Exercise brief: Only one stretch of the listing below is wanted. Begin at the line that has "focal_35mm: 14", stop after the line that has "exposure_s: 1/901", and repeat every line in between exactly.

•••

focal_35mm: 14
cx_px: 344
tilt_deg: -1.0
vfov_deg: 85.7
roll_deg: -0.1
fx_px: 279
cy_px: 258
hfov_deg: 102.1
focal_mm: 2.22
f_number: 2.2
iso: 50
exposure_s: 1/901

•••

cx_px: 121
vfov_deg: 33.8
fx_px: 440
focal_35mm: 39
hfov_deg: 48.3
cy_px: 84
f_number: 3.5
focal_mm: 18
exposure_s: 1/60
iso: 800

•••

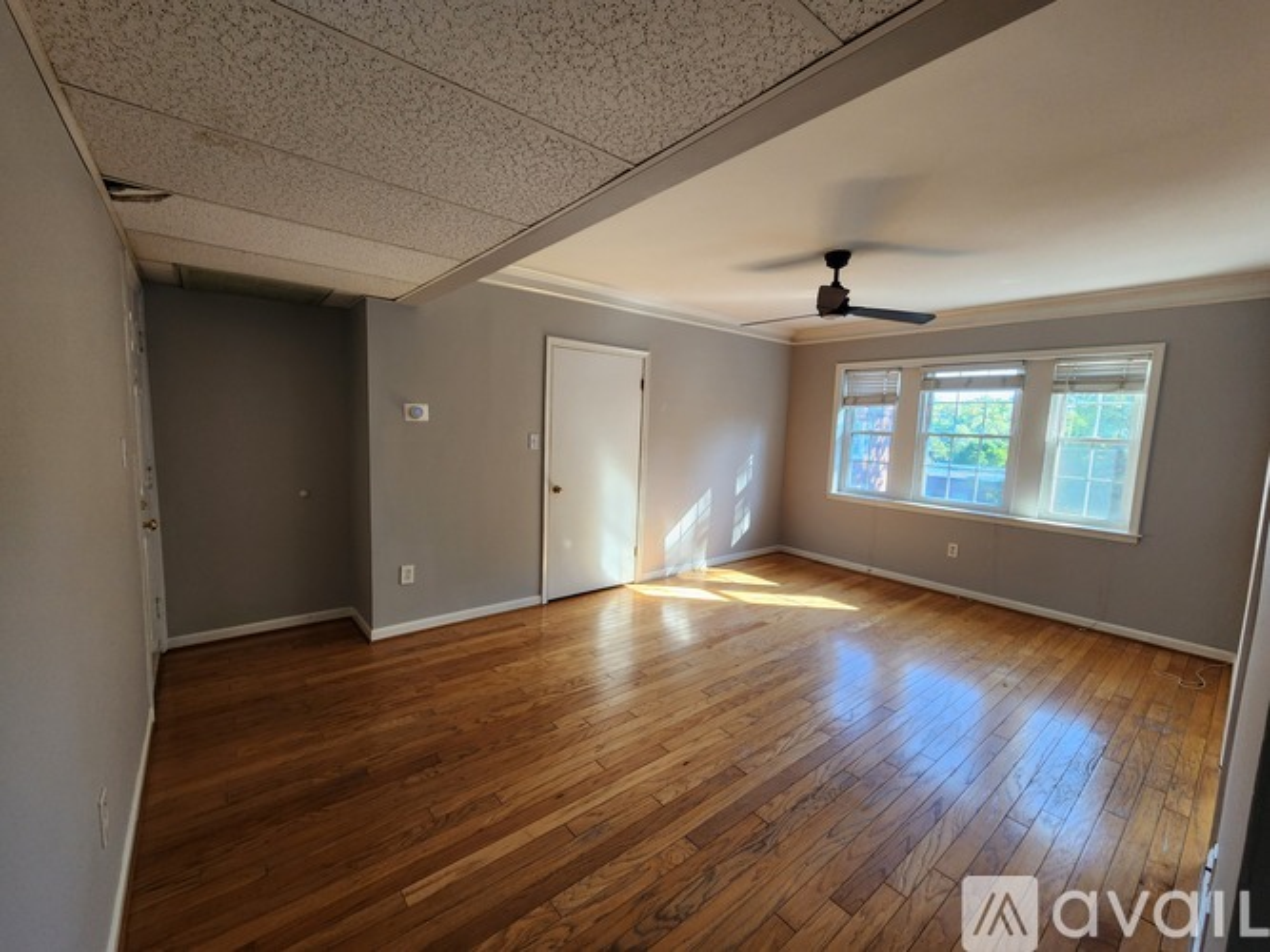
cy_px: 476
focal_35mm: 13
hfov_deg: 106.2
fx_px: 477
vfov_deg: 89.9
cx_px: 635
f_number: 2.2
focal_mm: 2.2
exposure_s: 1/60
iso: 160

•••

Exercise answer:
focal_35mm: 14
cx_px: 344
tilt_deg: -1.0
vfov_deg: 85.7
roll_deg: -0.1
fx_px: 279
cy_px: 258
hfov_deg: 102.1
focal_mm: 2.22
f_number: 2.2
iso: 50
exposure_s: 1/901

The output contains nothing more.